Your device needs to be more than just something worn only to run a specific app. Mixed reality wearables will one day replace your computer, phone, and just about anything with a screen. You need a complete Mixed Reality operating system that can run everything from the latest games to a browser and your email client in this inevitable use case.
I can’t tell you how many device manufacturers have shown me their new display but “just don’t have the computer vision stuff in.” Sorry, but this is the most important element of mixed reality. Amazing localization, spatialization, tracking, and surface reconstruction features are what puts HoloLens light years ahead of its nearest competition.
This stuff is hard to do. Computer Vision was formerly an obscure avenue of computer science not many people studied. Now augmented reality has created a war for talent in this sector, with a small (but growing) number of Computer Vision PhDs commanding huge salaries from well funded startups. There are very few companies that have the Computer Vision expertise to make mixed reality work, and this talent is jealously guarded.
[BONUS] Cloud Super-intelligence
The AR headset of the future is a light, comfortable, and truly mobile device you wear everywhere. This requires a constant, fast connection to the Internet. HoloLens is Wifi only for now, but LTE support must be on the horizon.
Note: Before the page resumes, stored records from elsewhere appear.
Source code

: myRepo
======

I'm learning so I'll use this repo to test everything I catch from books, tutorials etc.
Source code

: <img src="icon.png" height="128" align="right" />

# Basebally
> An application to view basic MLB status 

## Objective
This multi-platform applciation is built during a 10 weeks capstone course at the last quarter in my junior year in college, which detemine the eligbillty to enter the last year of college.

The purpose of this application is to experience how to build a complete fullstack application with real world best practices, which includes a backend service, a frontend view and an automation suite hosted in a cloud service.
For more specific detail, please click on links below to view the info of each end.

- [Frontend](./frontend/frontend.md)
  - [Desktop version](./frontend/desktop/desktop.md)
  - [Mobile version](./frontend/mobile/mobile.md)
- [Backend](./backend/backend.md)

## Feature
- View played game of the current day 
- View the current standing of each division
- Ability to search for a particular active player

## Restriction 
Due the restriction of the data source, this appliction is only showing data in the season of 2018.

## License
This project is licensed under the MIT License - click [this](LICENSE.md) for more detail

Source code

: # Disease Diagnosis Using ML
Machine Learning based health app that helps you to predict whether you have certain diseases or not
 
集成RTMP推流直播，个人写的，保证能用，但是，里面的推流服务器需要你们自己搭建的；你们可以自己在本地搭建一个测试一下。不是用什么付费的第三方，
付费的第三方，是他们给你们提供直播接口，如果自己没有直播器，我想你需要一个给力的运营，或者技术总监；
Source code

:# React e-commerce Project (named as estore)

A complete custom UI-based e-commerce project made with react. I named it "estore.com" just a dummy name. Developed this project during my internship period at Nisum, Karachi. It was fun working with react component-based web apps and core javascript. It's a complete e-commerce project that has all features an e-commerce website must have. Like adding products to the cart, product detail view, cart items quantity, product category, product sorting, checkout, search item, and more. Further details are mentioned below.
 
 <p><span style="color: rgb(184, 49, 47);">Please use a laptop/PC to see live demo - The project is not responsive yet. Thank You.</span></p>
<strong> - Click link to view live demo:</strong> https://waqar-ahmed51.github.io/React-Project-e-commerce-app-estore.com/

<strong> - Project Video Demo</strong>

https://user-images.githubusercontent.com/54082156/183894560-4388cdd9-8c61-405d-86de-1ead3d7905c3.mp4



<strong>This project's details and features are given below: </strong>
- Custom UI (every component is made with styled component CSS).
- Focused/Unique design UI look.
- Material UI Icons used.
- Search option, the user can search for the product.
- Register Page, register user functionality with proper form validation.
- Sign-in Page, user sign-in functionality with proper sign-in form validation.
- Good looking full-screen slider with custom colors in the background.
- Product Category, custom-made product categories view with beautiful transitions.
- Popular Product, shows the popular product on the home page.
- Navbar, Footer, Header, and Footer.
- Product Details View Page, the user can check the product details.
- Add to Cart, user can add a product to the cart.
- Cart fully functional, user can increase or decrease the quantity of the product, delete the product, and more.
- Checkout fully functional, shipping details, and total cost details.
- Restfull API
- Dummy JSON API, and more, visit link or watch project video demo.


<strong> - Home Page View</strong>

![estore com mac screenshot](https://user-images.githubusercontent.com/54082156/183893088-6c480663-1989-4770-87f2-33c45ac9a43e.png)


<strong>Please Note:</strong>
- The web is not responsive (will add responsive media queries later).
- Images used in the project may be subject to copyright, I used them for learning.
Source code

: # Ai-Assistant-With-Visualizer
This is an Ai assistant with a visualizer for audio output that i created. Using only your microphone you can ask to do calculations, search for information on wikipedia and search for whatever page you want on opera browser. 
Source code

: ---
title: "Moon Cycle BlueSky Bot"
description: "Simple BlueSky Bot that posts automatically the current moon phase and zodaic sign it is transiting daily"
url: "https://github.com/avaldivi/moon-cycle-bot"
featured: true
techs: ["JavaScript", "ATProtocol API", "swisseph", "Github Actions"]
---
Not only is this critical for everyday-everywhere use, but many advanced computer vision functions such as object recognition need cloud-based AI systems to analyze images and video. With the explosion of deep learning and machine learning technology, a fast 5G connection to these services will make Mixed Reality glasses something you never want to leave the house without.
Don’t Waste My Time
A lot of people seem impressed with highly staged demos of half baked hardware. It’s only when you begin to develop mixed reality apps that you understand what’s really needed to make these platforms successful. Demos without the critical elements listed in this post will be harder to impress with once more people are familiar with the technology.